Roman Catholic Bishop of Azogues

Oswaldo Patricio Vintimilla Cabrera (born August 2, 1966, Cuenca, Azuay Province) is an Ecuadorian priest, who serves as the Bishop of Azogues.

== Life ==
Cabrera was born in the city of Cuenca, Province of Azuay, in 1966 to parents of Azoguean descent.

He completed his primary studies at the Escuela Particular Arzobispo Serrano, and his secondary studies at the Colegio Universitario Miguel Cordero Crespo.

He took degrees in Philosophy and Theology at the Seminario Mayor San León Magno-Cuenca.

== Priesthood ==
He was ordained a priest on November 17, 1990, by the former Archbishop of Cuenca, Luis Alberto Luna Tobar.

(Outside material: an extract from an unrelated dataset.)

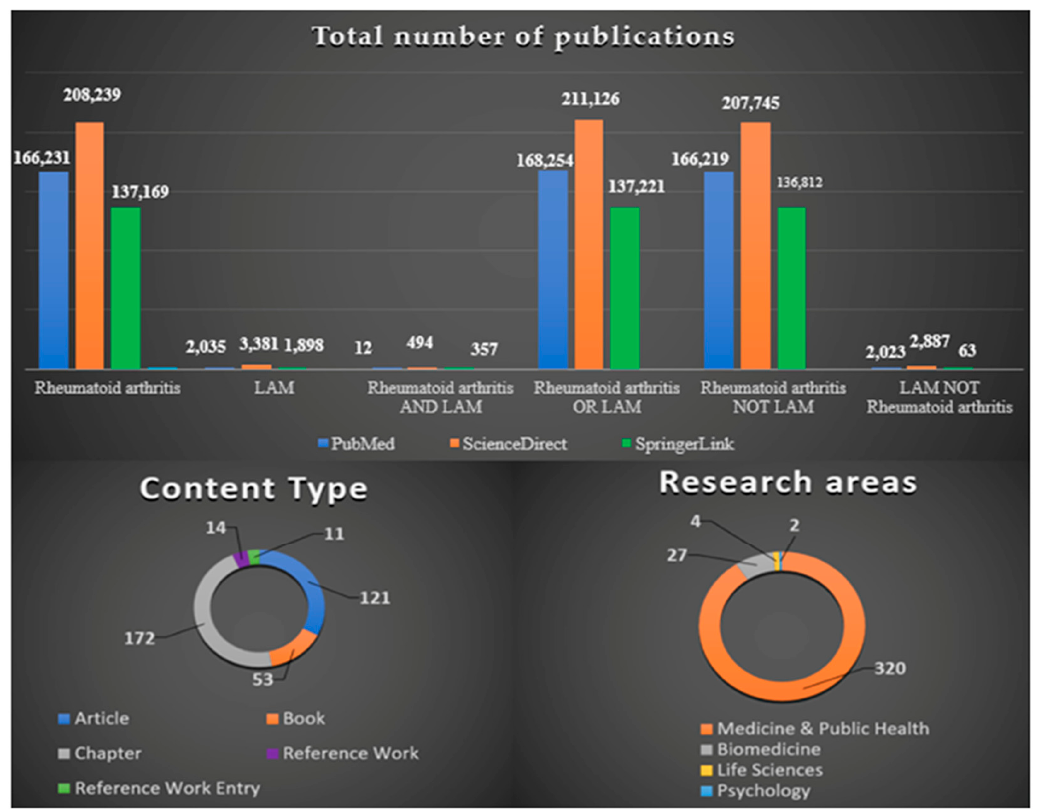
Figure 1. Literature impact on the RA-LAM association and relevant study areas and publication varieties highlighted via Boolean search tools in large databases. RA, rheumatoid arthritis; LAM, lymphangioleiomyomatosis.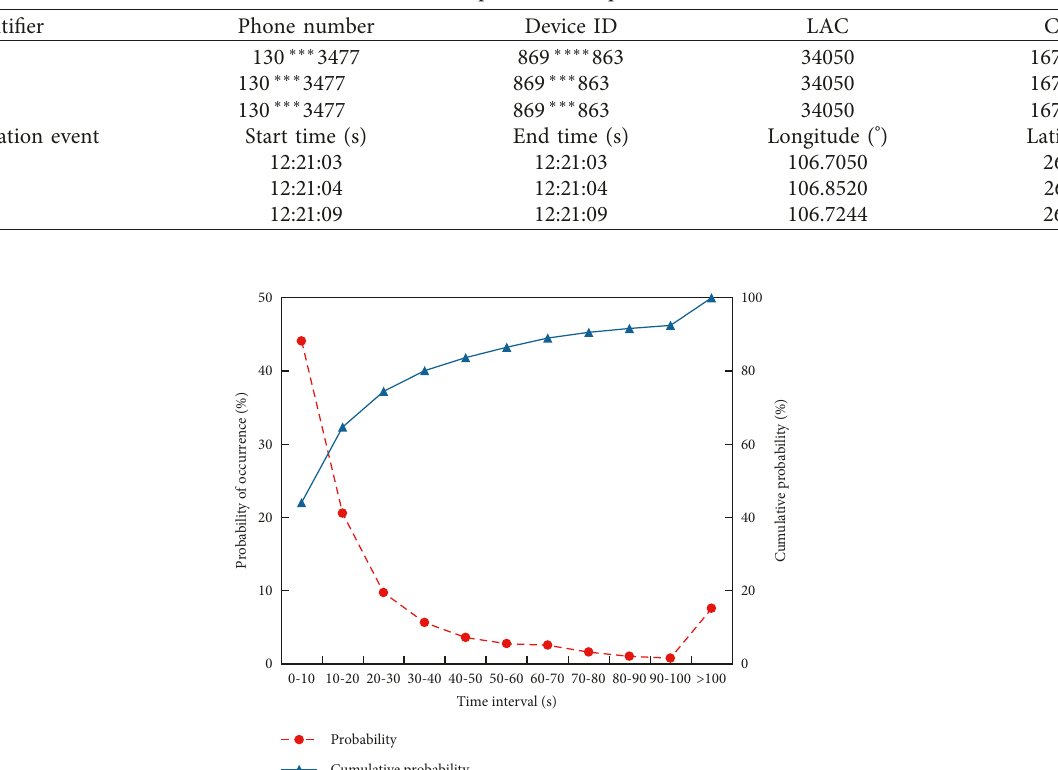
Table 1: An example of mobile phone data.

The positions held by the current bishop were the following:

- Parish priest in charge of Cumbe and La Victoria del Portete, Cuenca (1990)
- Vicar of Gualaceo (1990–1991)
- Parish priest of San Juan Bautista in Nabón, Cochapata, Las Nieves and the indigenous zone of Zhiña (1991–2001)
- Parish priest in San Felipe in Oña (1995)
- Parish priest of Our Lady of Mount Carmel in Tarqui (2004–2013)
- Pastor of the Holy Spirit in Baños (2013)
- Chaplain of the annexed campuses of the Catholic University of Cuenca (from 1990 to date)
- Religious assistant of the Contemplative Monasteries of the Franciscan Conceptionist Nuns and the * * * Carmelite Nuns, Cuenca (from 1991 to date)
- Chaplain of Telecuenca (current TV Academy) (1994–1996)
- Delegate to the Presbytery Council in the Archdiocese of Cuenca (1993–1996)
- Coordinator of the Liturgy Commission in the Archdiocese of Cuenca (1998–2000)
- Archdiocesan Vicar for Indigenous Ministry (1999–2001)
- Founding Partner of the César Cordero Moscoso Educational Foundation for Development (2002)
- Delegate to the Presbytery Council of the Archdiocese of Cuenca (2007–2010)
- Member of the Pastoral Commission of the Traveler Child (2008)
- Coordinator of the Liturgy Commission in the Archdiocese of Cuenca (2012–2014)

== Episcopate ==
=== Bishop of Azogues ===
On 20 August 2016, he was ordained the fifth Bishop of Azogues in Cañar Province by the Apostolic Nuncio to Ecuador, Mons. Giacomo Guido Ottonello, following his appointment to the same position on 25 June 2016.

=== Works ===
Alongside the process of him carrying out the modernization of the Cathedral of Azogues, he is also the composer of the famous song Niño Manuelito and at the same time, the promoter of the festival that takes place on the second Sunday of January of each year.